Analyzing Core I9-9900K performance with Spectre and Meltdown mitigations

MR4D · on Jan 2, 2019

Conclusion at the end is fairly brutal:

“The long and short of matters then is that based on the testing we've done thus far, it doesn't look like Coffee Lake Refresh recovers any of the performance the original Coffee Lake loses from the Meltdown and Spectre fixes. Coffee Lake was always less impacted than older architectures, but whatever performance hit it took remains in the Refresh CPU design.”

duxup · on Jan 2, 2019

Forgive me as I'm nowhere near knowledgeable in CPUs or such so my terminology will be way off.

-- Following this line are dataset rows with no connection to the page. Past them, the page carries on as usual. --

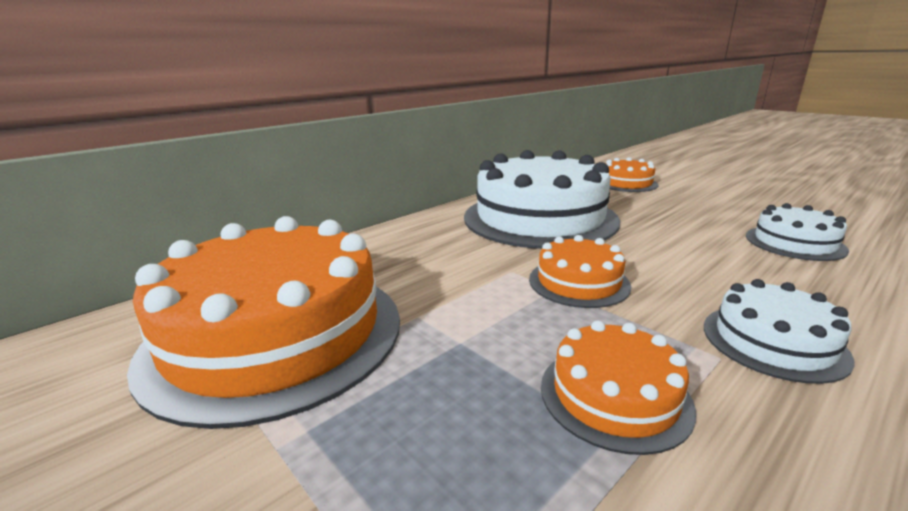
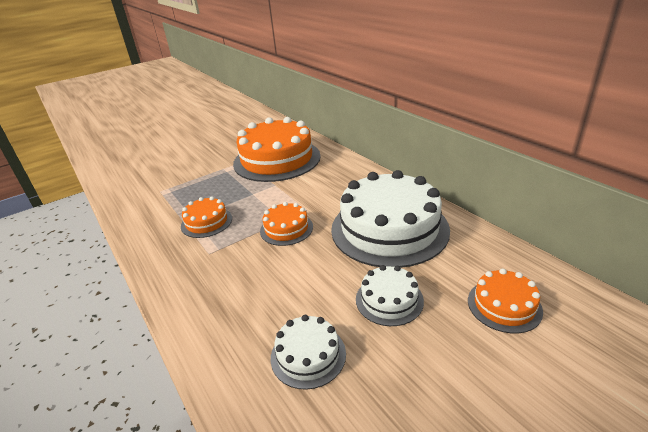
camera: 100 degrees right, 10 degrees up
(773, 341) = (208, 273): white cake -> white cake (389, 300)

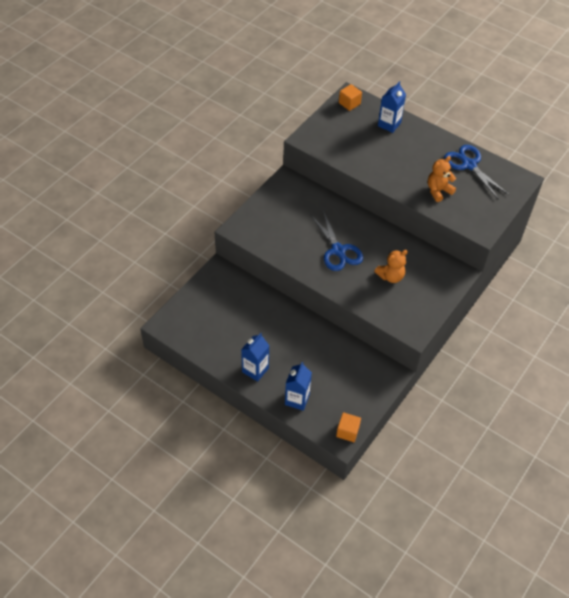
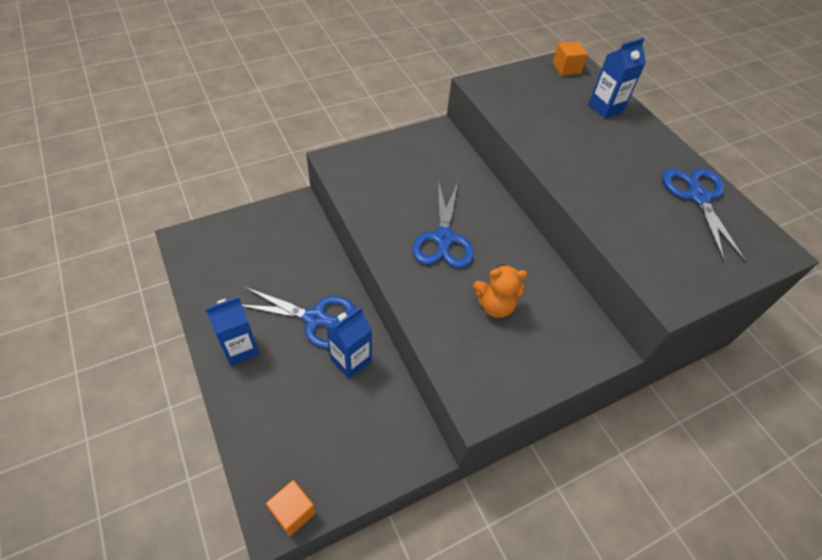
camera: 25 degrees right, 0 degrees up
(284, 333) = (315, 318): none -> blue scissors
(297, 399) = (261, 419): blue carton -> blue carton (351, 360)
(438, 191) = (630, 212): orange teddy bear -> none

For any CPU designed with the expectation of using the old method of memory access prediction without any protections... can we expect they'll ever show a significant performance recovery?

I guess I always assumed the answer was no.

ethbro · on Jan 2, 2019

(Someone please correct me if I'm wrong) Without adding additional hardware, likely not significant.

The way you avoid some of the impacted scenarios (at modest performance impact) is with additional hardware or microarchitecture changes.

Basically, the task is 'Ensure processor state, as observed by another process, never changes because of speculative execution branches.'

Which is a high bar to meet, especially if you want to simultaneously optimize your execution unit utilization.

_ugfj · on Jan 2, 2019

That is pretty obvious if you consider this is just another tweak of the venerable Skylake architecture. By now we have said good bye to the reasonable thermals we enjoyed for a while because, well, if you deliver six of the same cores that'll consume 50% more at the same clock so one hand you slow down the chip when all cores run and on another, you just allow it to consume more.

blattimwind · on Jan 2, 2019

And Skylake itself wasn't a new design either, but rather a tweak of Haswell (prominent changes were in the uncore), which in turn was largely identical to SB/IB.

_ugfj · on Jan 2, 2019

It's been benchmarked that from Sandy Bridge to Kaby Lake the IPC only grew 20% https://www.hardocp.com/article/2017/01/13/kaby_lake_7700k_v... but the power efficiency has brutally increased: This is a 35W CPU in 2011 https://browser.geekbench.com/processors/381 and this is an Y (4.5-7W) CPU from 2017 https://browser.geekbench.com/processors/1822 .

dantle · on Jan 2, 2019

Skylake was a reasonably big core architecture upgrade (a "tock" in Intel terminology). Several new instructions (XSAVE, AVX512, etc.) were introduced. Perhaps you meant Broadwell?

wtallis · on Jan 2, 2019

Consumer Skylake and derivatives didn't get AVX512; that's reserved for the server parts that arrived two years later.

tedunangst · on Jan 2, 2019

How did they confirm that the mitigations weren't still being used? If you're still using separate page tables for the kernel, well of course it's going to remain slow. The point of the fixed silicon is so you don't need the mitigation, not that the mitigation gets faster.

tolien · on Jan 2, 2019

There's a screenshot linked to in the comments [1] showing how you can query whether the mitigations are enabled, and showing the results for a 9900k.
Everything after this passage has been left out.